» Texto del ejercicio:
::::::

Tony Manero (2008)

La segunda película de Pablo Larraín, ‘Tony Manero’, tiene un arranque tan enérgico como las piernas de un bailarín, pero en el trayecto resbala hasta quedar sembrada en el suelo. Su narrativa me aburre al presentar la existencia de un sociópata atormentado. El protagonista es Raúl Peralta, un hombre de unos 50 años que está obsesionado con el personaje Tony Manero que interpreta John Travolta en ‘Fiebre de sábado por la noche’. Raúl va al cine constantemente para ver la película y robarse las técnicas de danza, con la única intención de participar en el concurso de un programa televisivo que busca al doble de Manero. Al rato me doy cuenta de que se refugia en su ídolo ficticio para olvidar su realidad miserable y manifestar su desencanto por las calles solitarias y militarizadas de la ciudad de Santiago, cometiendo crímenes de todo tipo y bailando con los marginados de la pensión donde vive. La psicología del protagonista le sirve a Larraín, supongo, para ponderar una radiografía política del régimen a través del Tony Manero falsificado y sus seguidores, quienes conforman, también, el reflejo de una sociedad desilusionada que ha perdido su identidad a causa de la opresión, la pobreza y la violencia. Es decir, Tony Manero representa una alegoría de la dictadura de Pinochet y la manera en que esta era teledirigida por un poder superior (simbolizada con el Tony Manero original que es Estados Unidos). Hay autenticidad cuando recrea la decadencia de la época. Y me parece creíble la actuación de Alfredo Castro como ese hombre perturbado por el pasado y defraudado por el sueño americano, transmitiendo diversos pensamientos con la mirada y valiéndose del físico para bailar. Mi problema, no obstante, es que las acciones del personaje carecen de brío, además de que el ritmo le pasa factura hasta volverlas redundantes. Larraín captura su vida con una cámara en mano que busca estremecer con unos planos que me producen el efecto contrario. No encuentro nada relevante en los diálogos o en los personajes secundarios. Es una obra algo patética del director chileno.

::::::

» Entradas de datos guardadas:
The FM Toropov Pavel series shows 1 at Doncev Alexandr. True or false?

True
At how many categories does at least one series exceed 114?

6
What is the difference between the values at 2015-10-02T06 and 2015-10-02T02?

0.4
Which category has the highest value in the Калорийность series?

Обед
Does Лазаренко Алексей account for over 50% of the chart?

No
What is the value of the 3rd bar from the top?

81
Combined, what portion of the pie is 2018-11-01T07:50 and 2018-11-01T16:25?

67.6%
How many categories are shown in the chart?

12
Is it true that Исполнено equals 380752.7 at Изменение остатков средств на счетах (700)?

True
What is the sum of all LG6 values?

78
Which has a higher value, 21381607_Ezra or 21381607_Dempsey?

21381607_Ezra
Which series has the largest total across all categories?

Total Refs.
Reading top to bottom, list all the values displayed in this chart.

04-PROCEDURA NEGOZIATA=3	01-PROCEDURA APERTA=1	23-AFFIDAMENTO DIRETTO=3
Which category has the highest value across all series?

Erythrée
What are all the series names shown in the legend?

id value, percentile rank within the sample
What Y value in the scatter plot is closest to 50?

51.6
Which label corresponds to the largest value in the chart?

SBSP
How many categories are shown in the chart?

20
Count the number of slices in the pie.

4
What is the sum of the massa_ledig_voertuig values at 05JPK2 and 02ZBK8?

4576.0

::::::

» Actividad por realizar:
Responda estas preguntas con la información de la reseña sobre Tony Manero:
1. ¿Qué edad tiene aproximadamente Raúl Peralta?
2. ¿Dónde vive el protagonista?
3. ¿Qué actor interpreta al protagonista?

» Espacio de respuesta:
1. Tiene unos 50 años.
2. Vive en una pensión.
3. Lo interpreta Alfredo Castro.